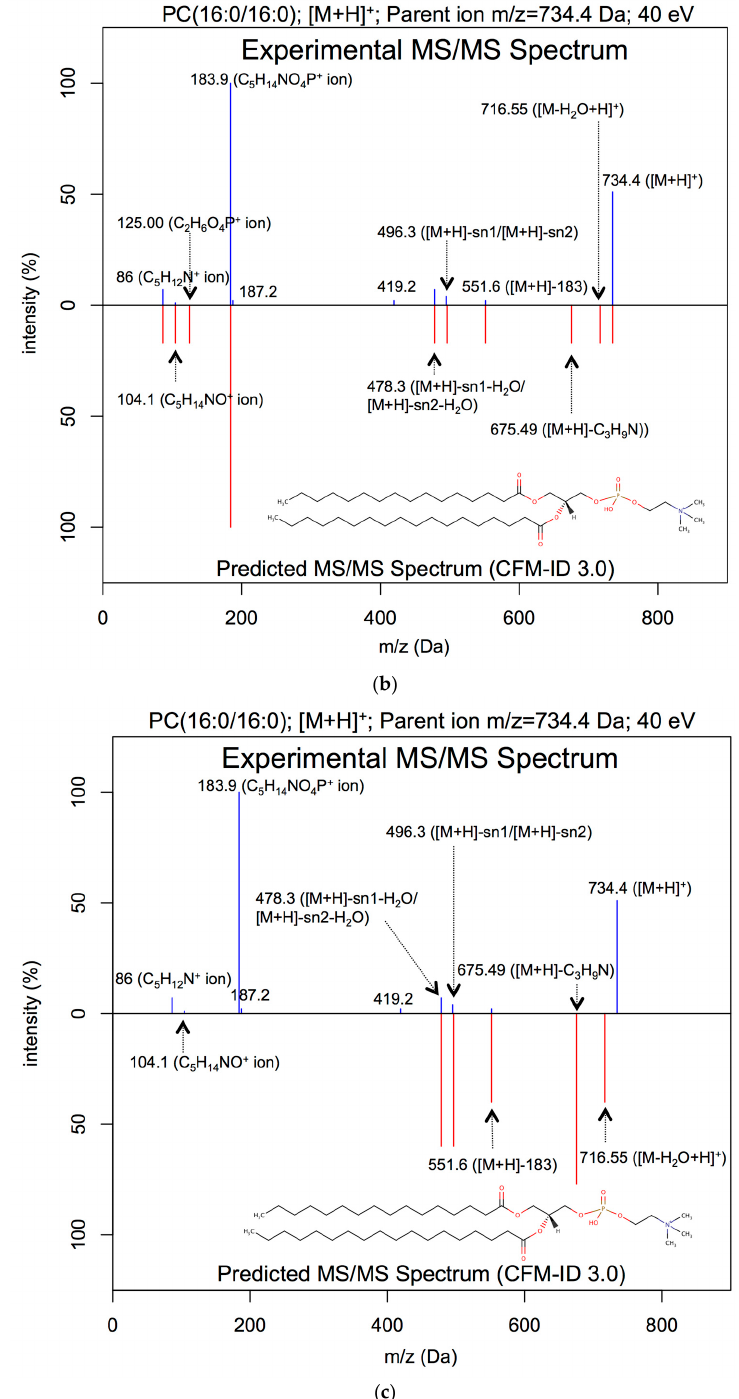
Figure 2. Head-to-tail plot of experimental and predicted electrospray ionization-tandem mass spectroscopy (ESI-MS / MS) spectra of PC(16:0 / 16:0). ( a ) Head-to-tail plot showing an experimental ESI-MS / MS spectrum of dipalmitoyl phosphatidylcholine (PC(16:0 / 16:0)) measured at 40 eV, and the matching ESI-MS / MS spectrum predicted by CFM-ID 2.0. The computed spectral similarity score is 0.07. ( b ) Head-to-tail plot showing an experimental of ESI-MS / MS spectrum of dipalmitoyl phosphatidylcholine measured in positive ion mode ([M + H] + ) at 40 eV, and the matching ESI-MS / MS spectrum predicted by CFM-ID 3.0. The computed spectral similarity score is 0.88. ( c ) Head-to-tail plot showing an experimental of ESI-MS / MS spectrum of dipalmitoyl phosphatidylcholine measured in positive ion mode ([M + H] + ) at 40 eV, and the matching ESI-MS / MS spectrum predicted by LipidBlast. The computed spectral similarity score is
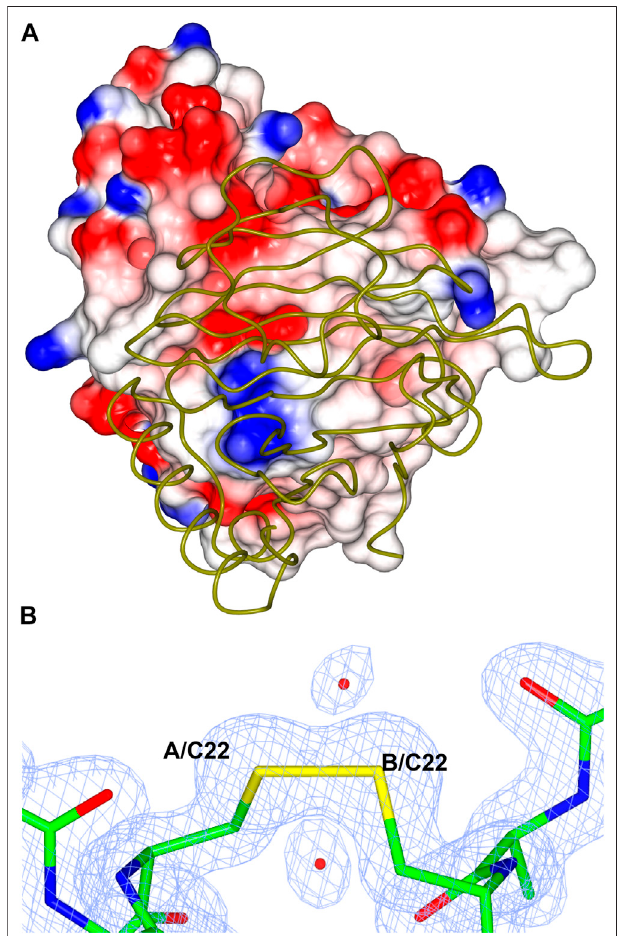
FIGURE 12 | (A) A cartoon diagram showing the hydrophobic interactionsatthedimerinterfaceofTsLI.Theelectrostaticsurfacepotentialof one monomer of TsLI that has been rotated by 90 ° around the vertical axis from that presented in Figure 7 is shown together with the other monomer of the dimer shown as an α -C backbone (green). The areas of positivechargeareshowninblue, withtheareasofnegativechargeinredand the hydrophobic surfaces are represented in white. (B) Detail of the electron density showing the intersubunit disul fi de bond formed by the cysteine 22 of each monomer.The2Fo — Fc(blue)iscontoured at1.3 σ andtheFo — Fcmap is contoured at 3.0 σ (green) and − 3.0 σ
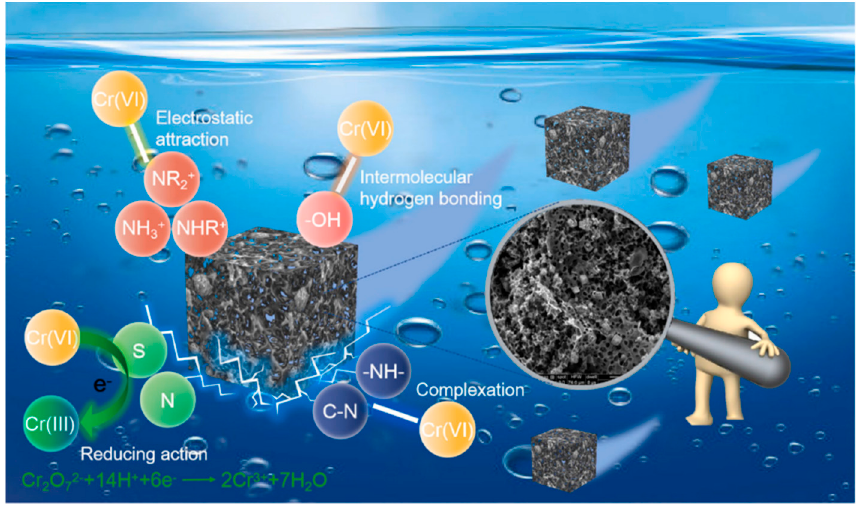
Figure 5. Adsorption mechanism of Cr (VI) by L-HPC. Reprinted with permission from Ref. [51]. Copyright 2022 Elsevier.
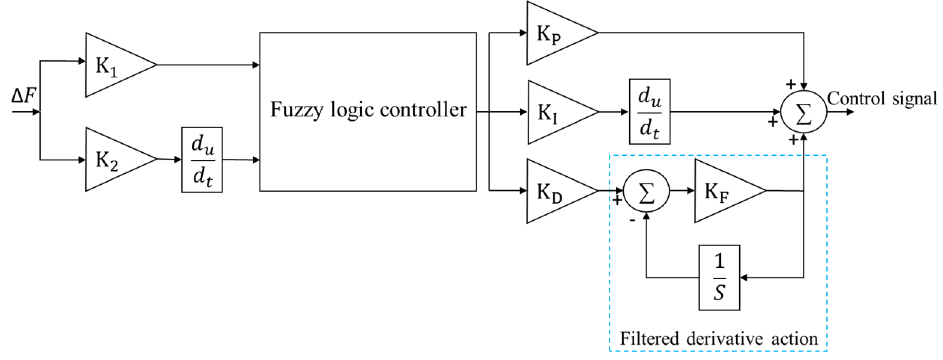
Figure 3. Structural diagram of fuzzy PIDF controller.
· · · · · · ·
**WHAT TO WORK ON**: Everything from the line containing "FIGURE 12 |" to the last line of the listing above is to be written out exactly, except the pictures, and nothing else.

**ANSWER FOR THIS EXERCISE**:
FIGURE 12 | (A) A cartoon diagram showing the hydrophobic interactionsatthedimerinterfaceofTsLI.Theelectrostaticsurfacepotentialof one monomer of TsLI that has been rotated by 90 ° around the vertical axis from that presented in Figure 7 is shown together with the other monomer of the dimer shown as an α -C backbone (green). The areas of positivechargeareshowninblue, withtheareasofnegativechargeinredand the hydrophobic surfaces are represented in white. (B) Detail of the electron density showing the intersubunit disul fi de bond formed by the cysteine 22 of each monomer.The2Fo — Fc(blue)iscontoured at1.3 σ andtheFo — Fcmap is contoured at 3.0 σ (green) and − 3.0 σ
Figure 5. Adsorption mechanism of Cr (VI) by L-HPC. Reprinted with permission from Ref. [51]. Copyright 2022 Elsevier.
Figure 3. Structural diagram of fuzzy PIDF controller.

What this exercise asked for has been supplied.